■ **WORK ORDER**: Output each entry that follows exactly. Images stay out.

■ **LISTED RECORDS**:
Start of Block
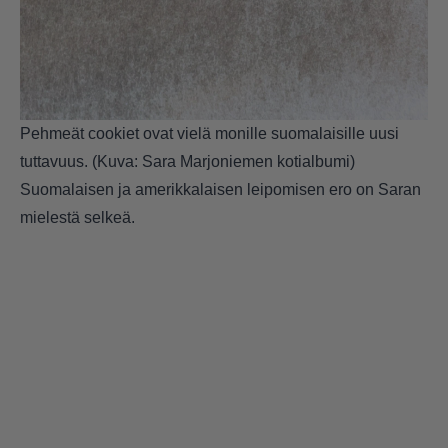
Pehmeät cookiet ovat vielä monille suomalaisille uusi
tuttavuus. (Kuva: Sara Marjoniemen kotialbumi)
Suomalaisen ja amerikkalaisen leipomisen ero on Saran
mielestä selkeä.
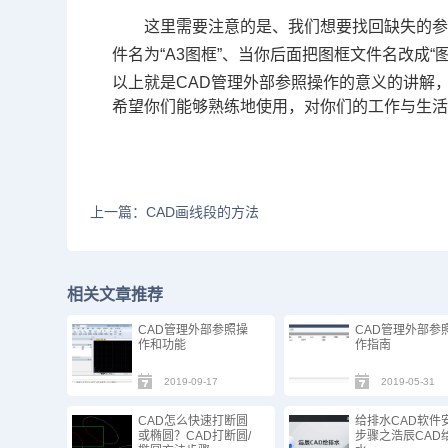
这里需要注意的是、我们想要找回缺失的
件名为“A3图框”、当你后面把图框文件名改成“
以上就是CAD管理外部参照操作的意义的讲解
希望你们能够熟练地使用，对你们的工作与生
上一篇：CAD画线段的方法
相关文章推荐
CAD管理外部参照操
CAD管理外部参
作和功能
作指南
2019-09-17
2019-05-31
CAD怎么快速打断圆
给排水CAD软件
或椭圆？CAD打断圆/
步骤之浩辰CAD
End of Block
■ **TASK RESULT**:
Pehmeät cookiet ovat vielä monille suomalaisille uusi
tuttavuus. (Kuva: Sara Marjoniemen kotialbumi)
Suomalaisen ja amerikkalaisen leipomisen ero on Saran
mielestä selkeä.
这里需要注意的是、我们想要找回缺失的
件名为“A3图框”、当你后面把图框文件名改成“
以上就是CAD管理外部参照操作的意义的讲解
希望你们能够熟练地使用，对你们的工作与生
上一篇：CAD画线段的方法
相关文章推荐
CAD管理外部参照操
CAD管理外部参
作和功能
作指南
2019-09-17
2019-05-31
CAD怎么快速打断圆
给排水CAD软件
或椭圆？CAD打断圆/
步骤之浩辰CAD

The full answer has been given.